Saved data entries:
=-=-=

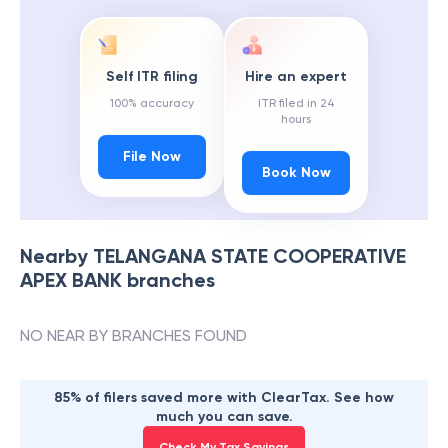
Self ITR filing
Hire an expert
100% accuracy
ITR filed in 24
hours
File Now
Book Now
Nearby
TELANGANA STATE COOPERATIVE
APEX BANK
branches
NO NEAR BY BRANCHES FOUND
85% of filers saved more with ClearTax. See how
much you can save.
Check My Tax Savings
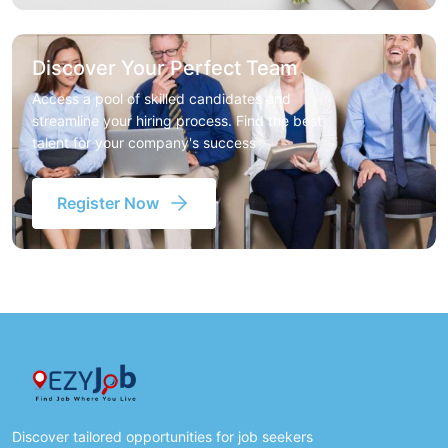
Discover Your Perfect Team
Access a pool of skilled candidates and
streamline your hiring process. Find the best
talent for your company's success
Register Now
Discover tailored opportunities for job seekers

=-=-=

> _INSTRUCTIONS FOR THE TASK_
Would you repeat, exactly and with nothing added, every line from the line containing "streamline your hiring process. Find the best" through the last line of the records above?

> _ANSWER TO THE PROBLEM_
streamline your hiring process. Find the best
talent for your company's success
Register Now
Discover tailored opportunities for job seekers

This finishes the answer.